Bone morphogenetic protein (BMP) signaling pathway. Schematic representation of the BMP signaling pathway. BMPs interact with specific type I and type II receptors to form a heterotetrameric complex. Complex formation and ligand binding can be potentiated by a coreceptor—that is, endoglin, betaglycan, lipoprotein receptor-related protein 1 (LRP-1), or repulsive guidance molecule (RGM). After complex formation, the type II receptor phosphorylates the type I receptor, which then carboxy-terminally phosphorylates Smad1, Smad5, and Smad8 (canonical BMP signaling). Phosphorylated Smads propagate the signal via complex formation with Smad4, translocation into the nucleus, and regulation of the expression of target genes. Besides Smad-dependent signaling, BMPs can also transduce signals by mitogen-activated proteins kinases (MAPKs) (noncanonical BMP signaling). Canonical BMP signaling is intracellularly inhibited by inhibitory Smads—that is, Smad6 and/or Smad7, E3 ubiquitin ligases, such as Smurf1 or Smurf2, or phosphatases (PPA1α). BMPs are extracellularly inhibited from binding to the receptor complex by secreted inhibitors, like noggin, matrix Gla protein (MGP), and the decoy receptor BAMBI. BMP signaling can be extracellularly stimulated or inhibited by BMPER.

Figure 2.

Mutations in bone morphogenetic protein (BMP) signaling components result in hereditary hemorrhagic telangiectasia (HHT). (A) The genetic vascular disorder HHT, also known as the Osler–Weber–Rendu syndrome, is linked to mutations (shown in red) in the ENG gene, which encodes the coreceptor endoglin (HHT1), ACVRL1, which encodes the activin receptor-like kinase (ALK)-1 type I receptor (HHT2), GDF2, which encodes BMP-9 (HHT5), and SMAD4 (juvenile polyposis [JP]-HHT). (B) Mutations in these genes result in disturbed endothelial cell (EC) growth and specification, the development of tortuous fragile vessels, and loss of arterial venous specification that lead to arteriovenous shunts (AVMs). (C,D) Typical features of the disease are pulmonary AVMs (C) and telangiectasia visible as red dots on lips and tongue (D).

Figure 3.

Mutations in bone morphogenetic protein (BMP) signaling cascade results in pulmonary arterial hypertension (PAH). (A) The genetic vascular disorder PAH has been linked to mutations mainly in the BMPR2 gene for the BMPRII receptor, as well as the ACVRL1 gene, encoding the activin receptor-like kinase (ALK)-1 receptor (mutations indicated in red).
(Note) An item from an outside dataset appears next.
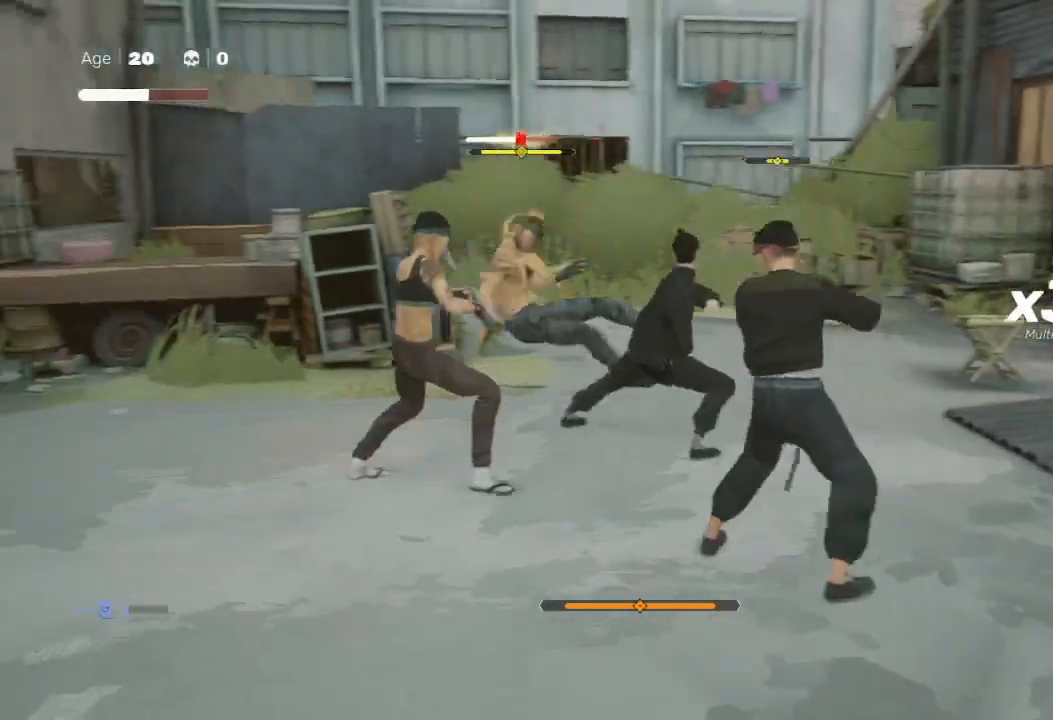
{"buttons": ["B"], "left_stick": "up-left", "right_stick": "center", "events": [[33, "left_stick", "left"], [100, "left_stick", "up-left"], [200, "B", "down"]]}
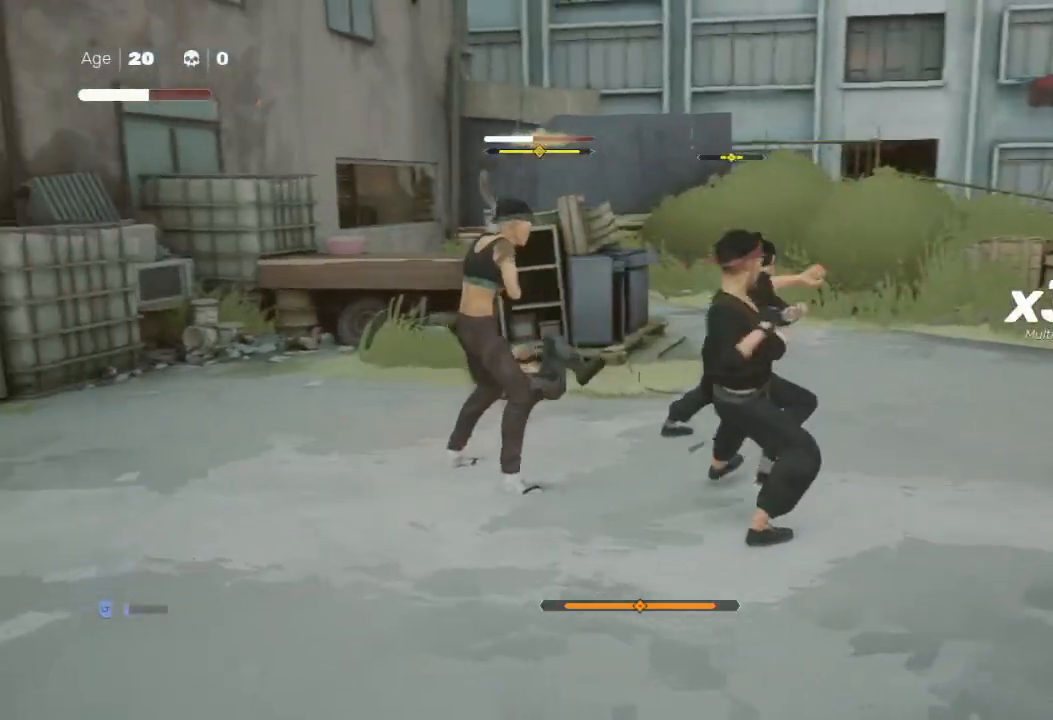
{"buttons": ["L1", "R2"], "left_stick": "up", "right_stick": "center", "events": [[167, "B", "up"], [200, "L1", "down"], [200, "R2", "down"], [233, "L3", "down"], [367, "L1", "up"], [367, "R2", "up"], [400, "R2", "down"], [467, "L1", "down"], [500, "L3", "up"], [500, "left_stick", "up"]]}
Recently, a mutation in GDF2, encoding BMP-9, was described in a PAH patient. Rare cases of mutation in ENG or SMAD8 have also been described but are not shown here. (B) Mutations in these genes increase endothelial cell (EC) and vascular smooth muscle cell (VSMC) proliferation, resulting in a multilayered vessel that will lead to vessel obstruction. (C) Plexiform lesion distal to a pulmonary artery in the lung of a patient with idiopathic PAH, which is characteristic for plexogenic pulmonary arteriopathy. The section is stained with hematoxylin and eosin.

Figure 4.

Mutations in the bone morphogenetic protein (BMP) type I receptor activin receptor-like kinase (ALK)-2 results in fibrodysplasia ossificans progressiva (FOP). (A) The genetic vascular disorder FOP is linked to activating mutations in ACVR1 encoding the receptor ALK-2 (indicated in red). (B) These mutations enhance activin and BMP signaling and heterotopic endochondral ossification. Cells of endothelial origin have been found in bone, which could result from endothelial-to-mesenchymal transition (EndMT). These mesenchymal precursors will then differentiate into chondrocytes and osteoblasts.